Format the records from the line containing "latitude: 56.1063" through the line containing "longitude: -83.6172" as a two-column CSV with the headers field and value, one row per record. Put each entry in its own quoted field and replace any line breaks with spaces.

[Data drawn from a collection]
□ □ □ □ □

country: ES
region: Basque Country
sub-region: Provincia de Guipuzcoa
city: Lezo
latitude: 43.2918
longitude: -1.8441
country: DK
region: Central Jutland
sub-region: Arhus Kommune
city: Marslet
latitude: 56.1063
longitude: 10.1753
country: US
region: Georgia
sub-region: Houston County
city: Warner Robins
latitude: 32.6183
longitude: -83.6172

□ □ □ □ □

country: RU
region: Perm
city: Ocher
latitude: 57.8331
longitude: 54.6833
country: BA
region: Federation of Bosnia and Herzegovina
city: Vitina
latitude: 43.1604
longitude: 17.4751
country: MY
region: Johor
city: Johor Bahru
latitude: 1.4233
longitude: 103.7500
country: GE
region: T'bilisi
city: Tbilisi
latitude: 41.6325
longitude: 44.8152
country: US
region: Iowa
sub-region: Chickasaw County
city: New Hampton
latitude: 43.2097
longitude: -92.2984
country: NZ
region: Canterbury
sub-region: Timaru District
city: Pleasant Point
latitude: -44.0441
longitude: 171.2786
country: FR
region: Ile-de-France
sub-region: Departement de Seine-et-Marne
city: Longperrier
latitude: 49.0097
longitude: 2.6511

□ □ □ □ □

REPLY TO THE EXERCISE.
field,value
"latitude:","56.1063"
"longitude:","10.1753"
"country:","US"
"region:","Georgia"
"sub-region:","Houston County"
"city:","Warner Robins"
"latitude:","32.6183"
"longitude:","-83.6172"